Reproduce verbatim the lines in the records below, from the line containing "pose: elev=303.3 azim=50.2" through the last line of the records, including both of those lines.

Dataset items
....

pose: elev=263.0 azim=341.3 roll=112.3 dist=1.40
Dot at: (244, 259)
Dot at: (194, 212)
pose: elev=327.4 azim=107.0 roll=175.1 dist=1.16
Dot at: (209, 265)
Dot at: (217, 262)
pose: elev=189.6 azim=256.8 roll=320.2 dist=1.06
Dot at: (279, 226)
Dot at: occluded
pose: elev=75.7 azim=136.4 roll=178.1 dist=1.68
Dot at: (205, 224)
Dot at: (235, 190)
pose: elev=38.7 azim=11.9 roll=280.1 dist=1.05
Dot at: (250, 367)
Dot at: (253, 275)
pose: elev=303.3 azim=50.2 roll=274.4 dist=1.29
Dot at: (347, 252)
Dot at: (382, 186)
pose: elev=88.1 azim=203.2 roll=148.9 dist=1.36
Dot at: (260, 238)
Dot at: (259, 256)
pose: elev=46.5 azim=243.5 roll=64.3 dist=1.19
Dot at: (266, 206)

....

FINISHED EXERCISE
pose: elev=303.3 azim=50.2 roll=274.4 dist=1.29
Dot at: (347, 252)
Dot at: (382, 186)
pose: elev=88.1 azim=203.2 roll=148.9 dist=1.36
Dot at: (260, 238)
Dot at: (259, 256)
pose: elev=46.5 azim=243.5 roll=64.3 dist=1.19
Dot at: (266, 206)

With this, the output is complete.